● Given passage:
☆ ☆ ☆ ☆ ☆

In a significant work sponsored by WHO in the late 1980s, Kar and Berkanovic (Kar and Berkanovic, 1987
) developed a conceptual framework for delineating and mapping the indicators used in health promotion. They found that most of the indicators reported in the literature in the health promotion area focussed on aspects of individual physical health (e.g. specific behaviors) and quantitative measures of health status. They noted that indicators which unravelled societal dimensions of health, e.g. social capital, connectedness (Resnick et al. 1993
) and which were qualitative in nature, were rarely used. The number of indicators derived from the bio-medical perspective far outweighs those emanating from the `new public health' paradigm where a more holistic approach to health is taken. For instance, a recent study in Western Australia showed health sector agencies reported on nearly 1000 indicators with the vast majority being about access and efficiency in acute care (West Australian Government, 1999).
Kar (Kar, 1989
) claims the emergence of the `new public health' (Ashton, 1988; Kickbusch, 1989
) in the last two decades has begun to shift the horizons of health care in a number of different directions, i.e. from patients in clinics to communities in different settings, from treatment and care to primary prevention, and from patient compliance to community participation. These changes have created a climate where the social, behavioral, environmental and biological sciences have converged in shaping health promotion and health education interventions. Consequently, a new and broader set of indicators has had to be developed to accommodate new perspectives. The development of such indicators has been supported by many government and international organizations, including WHO.

☆ ☆ ☆ ☆ ☆

● Information supplied:
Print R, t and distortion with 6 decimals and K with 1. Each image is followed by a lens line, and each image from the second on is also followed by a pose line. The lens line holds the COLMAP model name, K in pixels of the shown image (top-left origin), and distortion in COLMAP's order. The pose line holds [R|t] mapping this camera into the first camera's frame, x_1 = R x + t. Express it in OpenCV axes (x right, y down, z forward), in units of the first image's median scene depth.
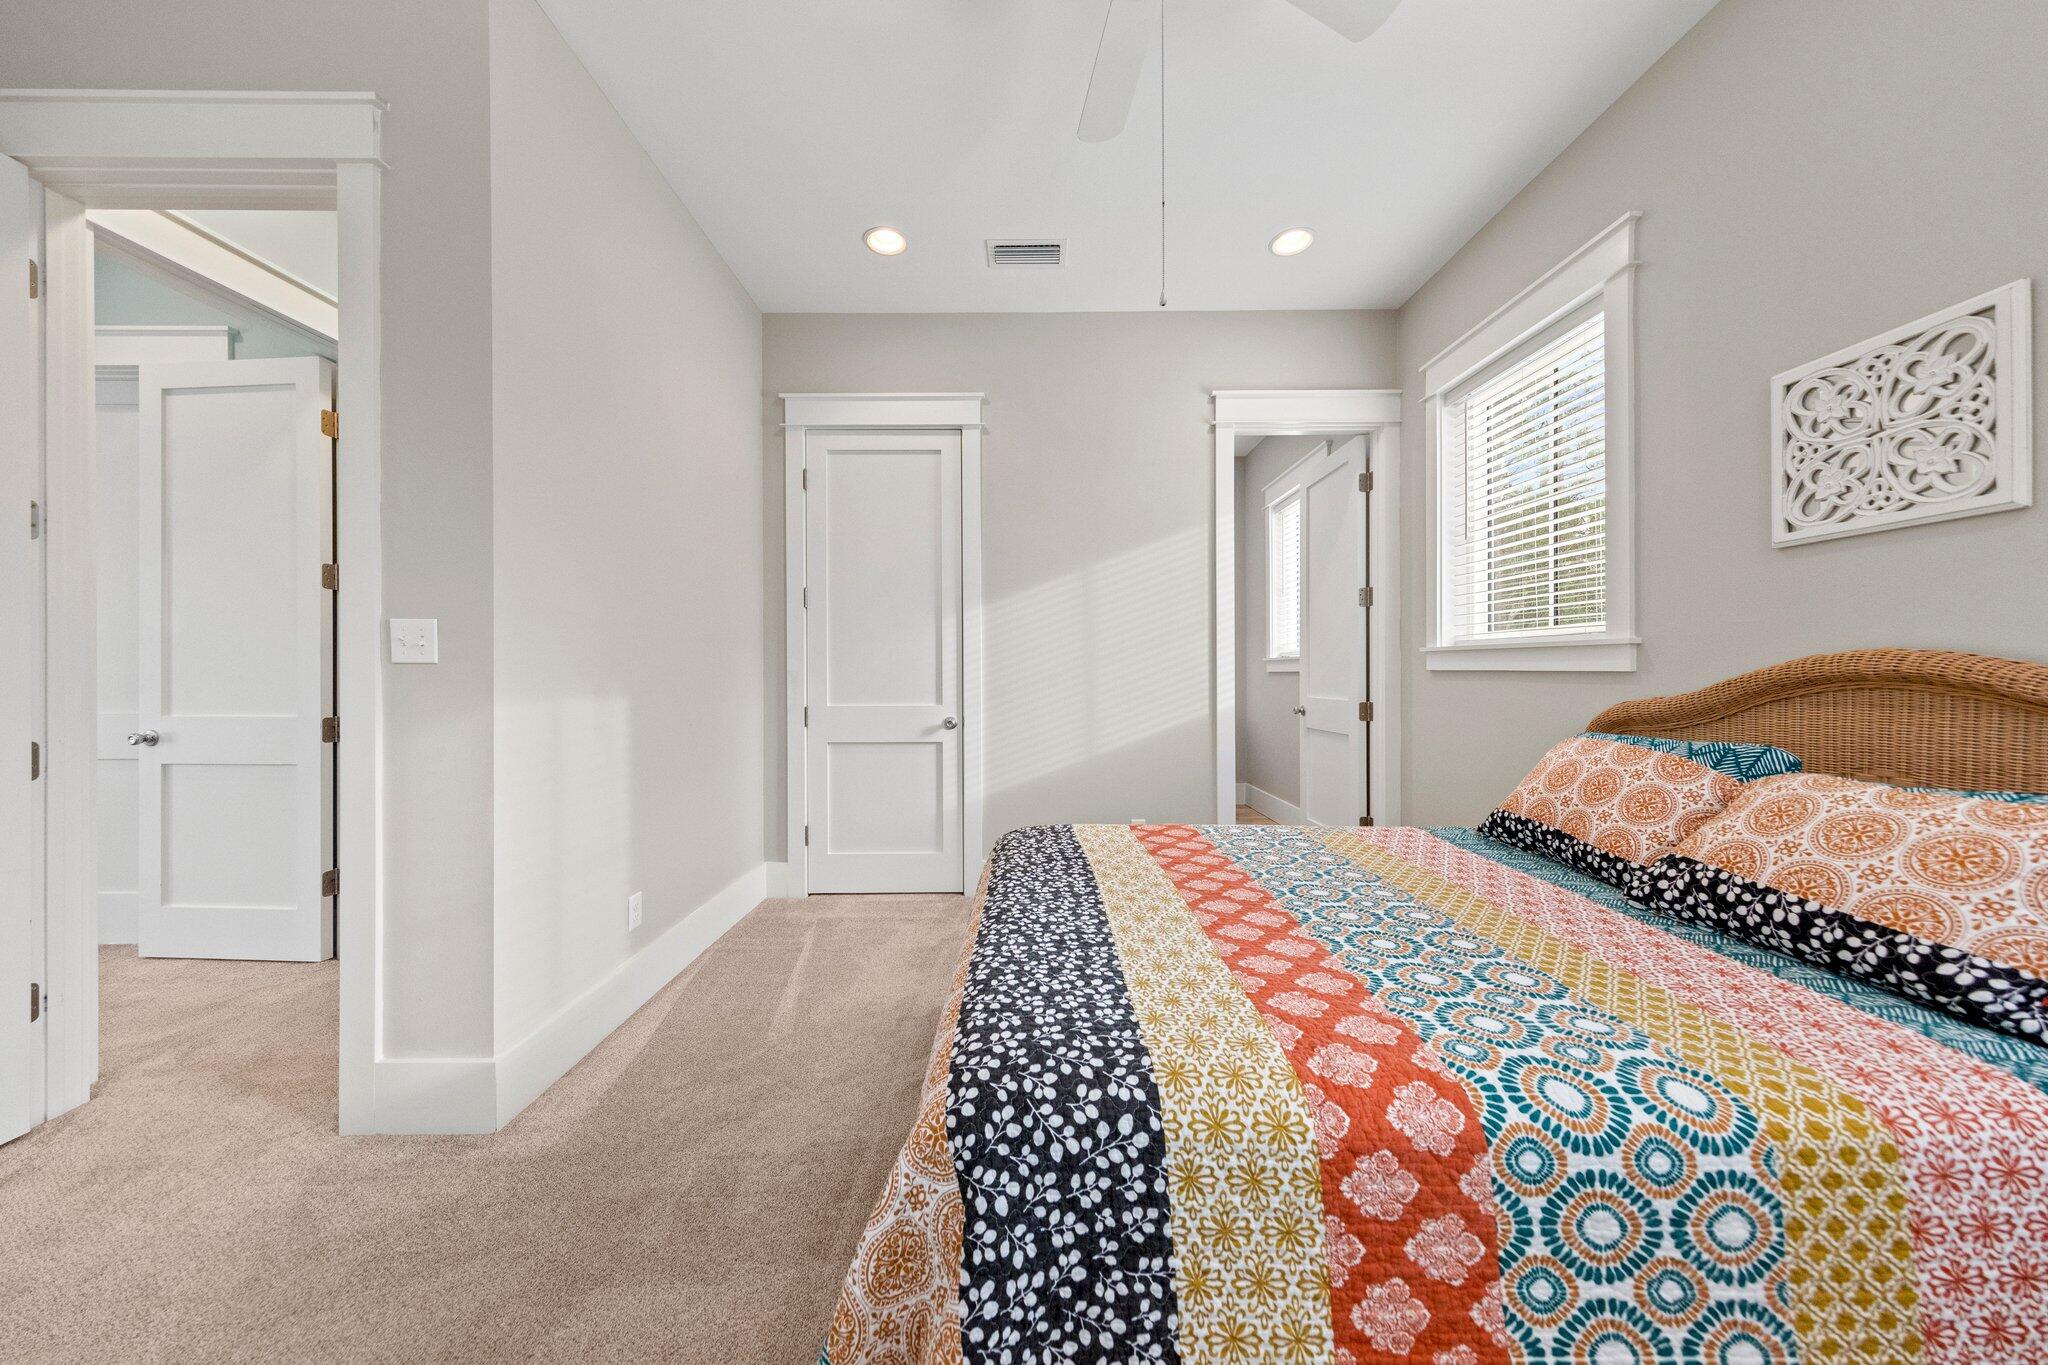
lens RADIAL K [[672.2, 0, 1091.8], [0, 672.2, 676.9], [0, 0, 1]] dist [0.005678, -0.000261]
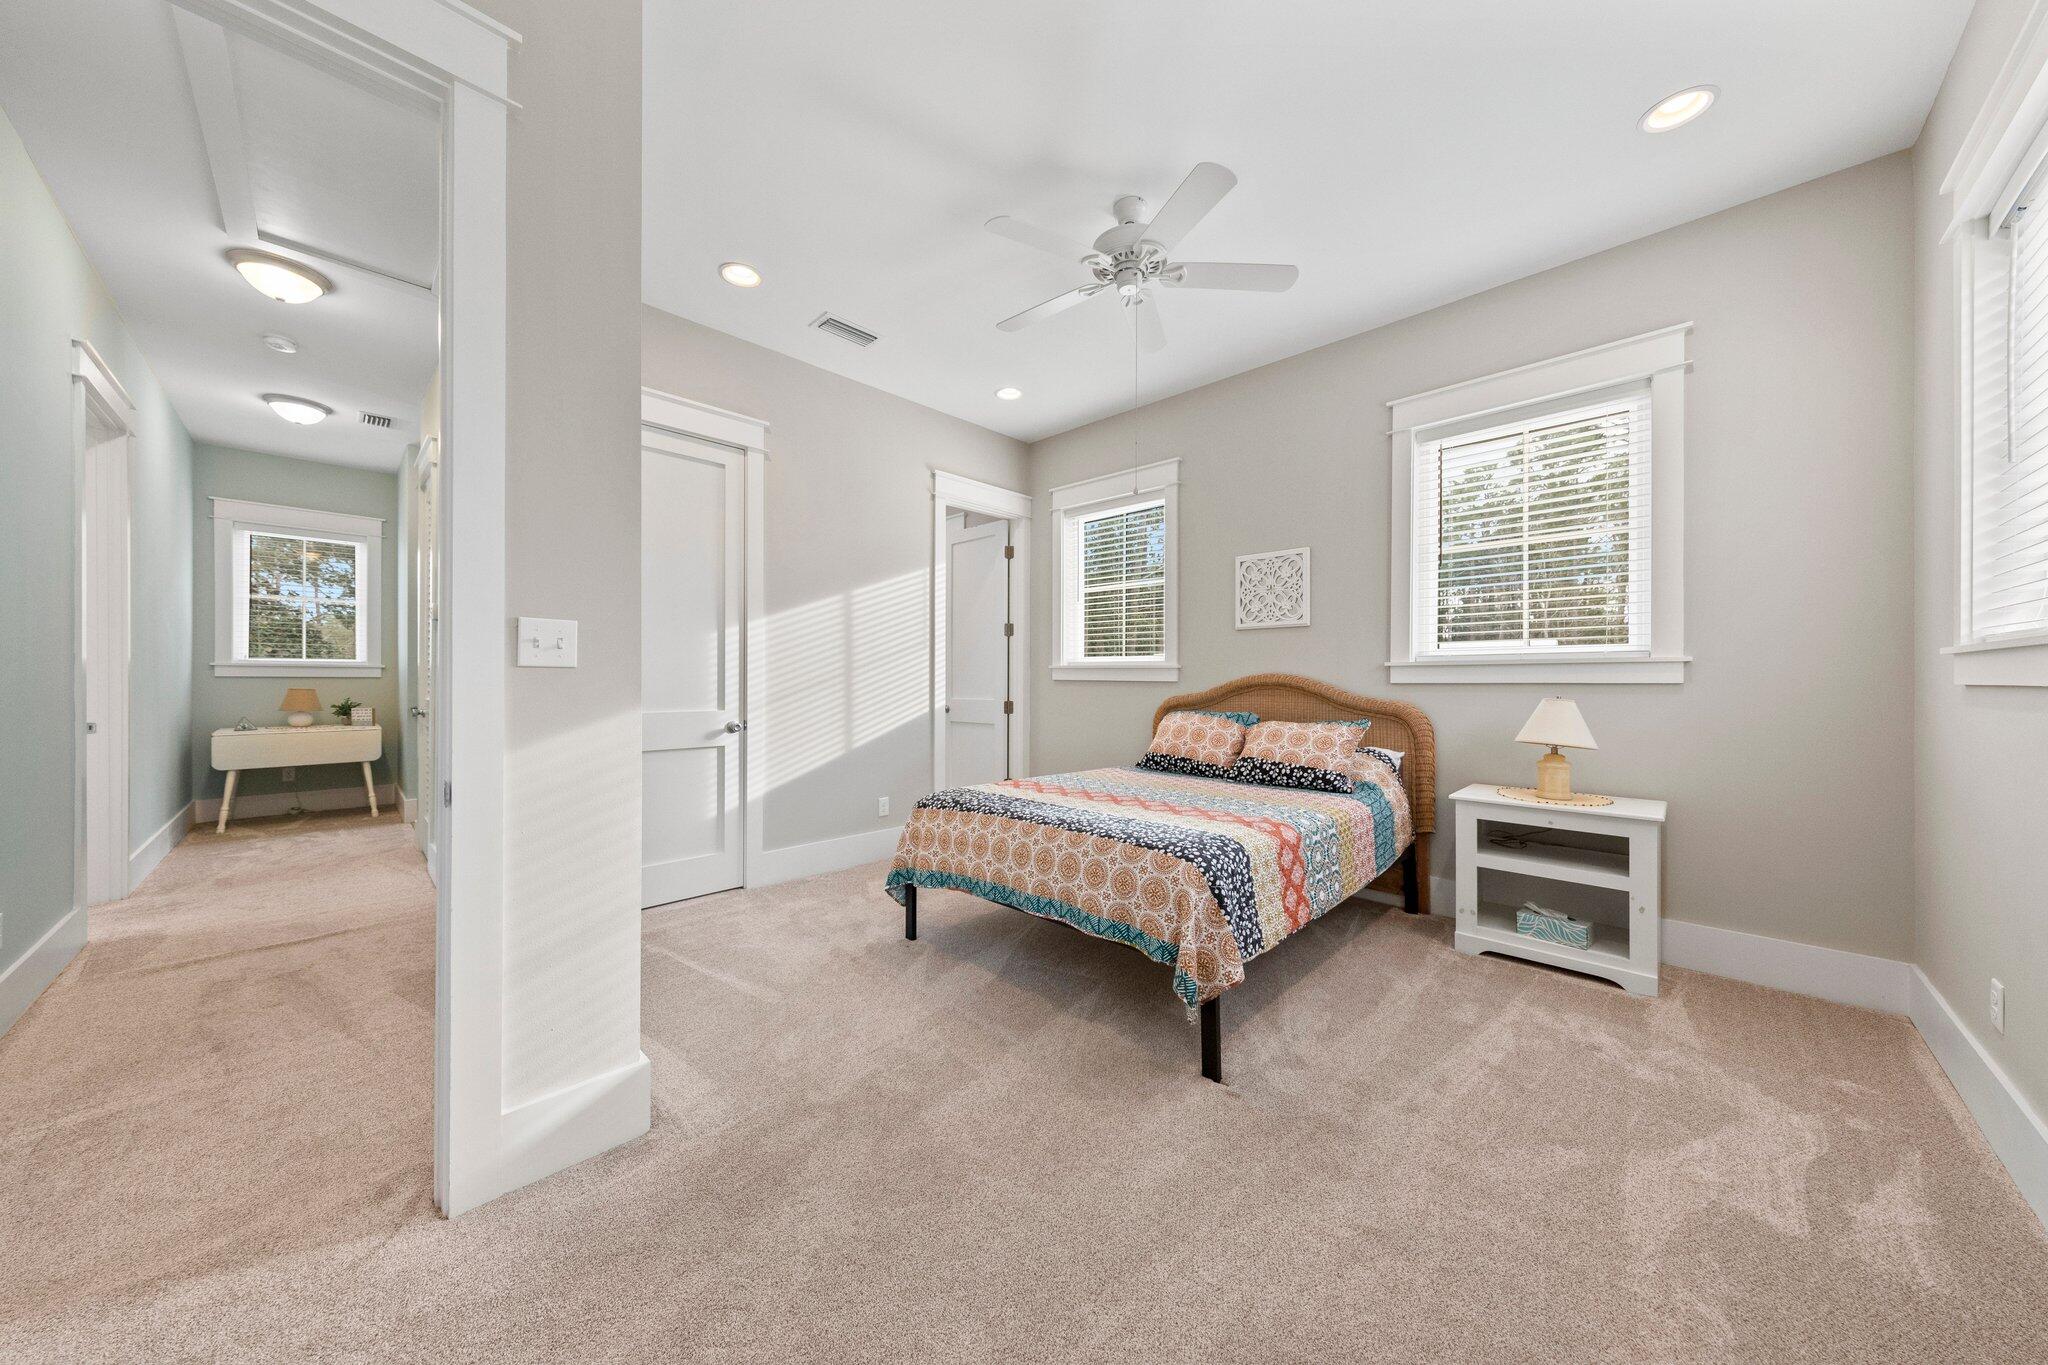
lens RADIAL K [[673.2, 0, 1024.0], [0, 673.2, 682.5], [0, 0, 1]] dist [0.007000, -0.000250]
pose [[0.698145, 0.003948, 0.715946, -0.983268], [-0.002126, 0.999992, -0.003441, 0.002883], [-0.715953, 0.000880, 0.698148, -0.089643]]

☆ ☆ ☆ ☆ ☆

● What the task asks:
Can you carry on the passage about health promotion indicators, starting after its last sentence? The data are separate from the passage on health promotion indicators.

● Answer:
The work of Raphael and his colleagues in Canada on developing indicators which seek to illuminate `quality of life' aspects is illustrative of broader views taken in recent years about the different elements which contribute to the health of a person, their community and society (Raphael et al. 1996
). Recently there has been considerable work internationally to define, describe and explain health indicators of a qualitative nature, which, like the well-developed biologically based quantitative indicators, can be used to both understand health promotion interventions, and to develop appropriate infrastructures and policies to improve individual and community health (Cummins, 1996
;Macdonald, 1997
; Zubrick et al., 1999
). These and other researchers are now identifying indicators which provide us with knowledge and understanding in a variety of fields which affect health, e.g. social and family functioning, resiliency, isolation, housing quality, social connectedness, self-esteem, and employment.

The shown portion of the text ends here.